_REQUIRED WORK_:
(1) Repeat the resilience passage word for word, starting at the words "Encouraging families to" and stopping after "times of adversity.".
(2) Answer these questions from the resilience passage:
(a) At anticipatory guidance visits, pediatricians should encourage every child to have at least how many adults and/or peers with whom they can have safe relationships?
(b) What do children who understand the importance of personal contribution gain?
(c) What feeling can pediatricians help families get rid of?

_PROVIDED PASSAGE_:
■ ■ ■ ■
Encouraging families to seek connections among themselves and among other institutions in their community, such as in their school or religious organizations, is important. Being connected builds strong social skills and fosters important values that can be drawn upon in difficult times. At anticipatory guidance visits, pediatricians should encourage every child, and family member for that matter, to have at least one adult and/or peer with whom they can have safe relationships, who can be called upon during times of stress or celebration. Likewise, encouraging patients to develop a strong sense of character with the help of their parents and friends is a form of resilience. Children with character enjoy a strong sense of self worth and confidence that they can draw upon during times of adversity.
"It is a powerful lesson when children realize that the world is a better place because they are in it."18 Children who understand the importance of personal contribution gain a sense of purpose that can motivate them. Promoting positive coping strategies is also helpful for families. Help them understand that there are many strategies to cope with stress, but that not all of them are healthy and productive. Finally, when families understand that they can control the outcomes of their decisions and actions, they're more likely to know that they have the ability to do what it takes to "bounce back." Pediatricians can be one community resource to help them get rid of the feeling that things always happen to them and replace that feeling with the belief that they can control what happens to them through their choices and actions. Promoting the seven Cs, as a matter of practice, while addressing the other concerns of children and families can be anticipated to pay dividends as families face increasing stress and life challenges.
■ ■ ■ ■
_Stored data entries_:
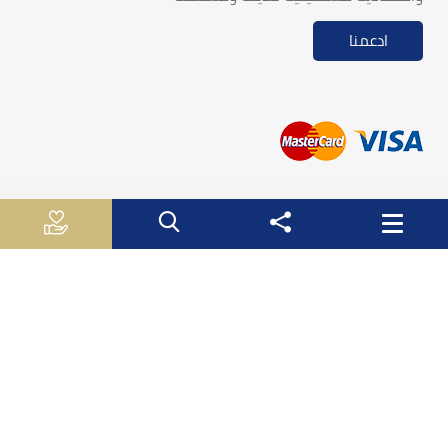
ادعمنا
روابط مفيدة
الجـهـاز الـمـركـزي لـلاحـصـاء الـفلسطيني
سلطة النقد الفلسطينية
وزارة الاقتصاد الوطني
وزارة التربية والتعليم العالي
صندوق الأستثمار الفلسطيني
هيئة سوق راس المال الفلسطينية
■ ■ ■ ■
_ANSWERS BY ITEM_:
(1)
Encouraging families to seek connections among themselves and among other institutions in their community, such as in their school or religious organizations, is important. Being connected builds strong social skills and fosters important values that can be drawn upon in difficult times. At anticipatory guidance visits, pediatricians should encourage every child, and family member for that matter, to have at least one adult and/or peer with whom they can have safe relationships, who can be called upon during times of stress or celebration. Likewise, encouraging patients to develop a strong sense of character with the help of their parents and friends is a form of resilience. Children with character enjoy a strong sense of self worth and confidence that they can draw upon during times of adversity.

(2)
(a) At least one.
(b) A sense of purpose that can motivate them.
(c) The feeling that things always happen to them.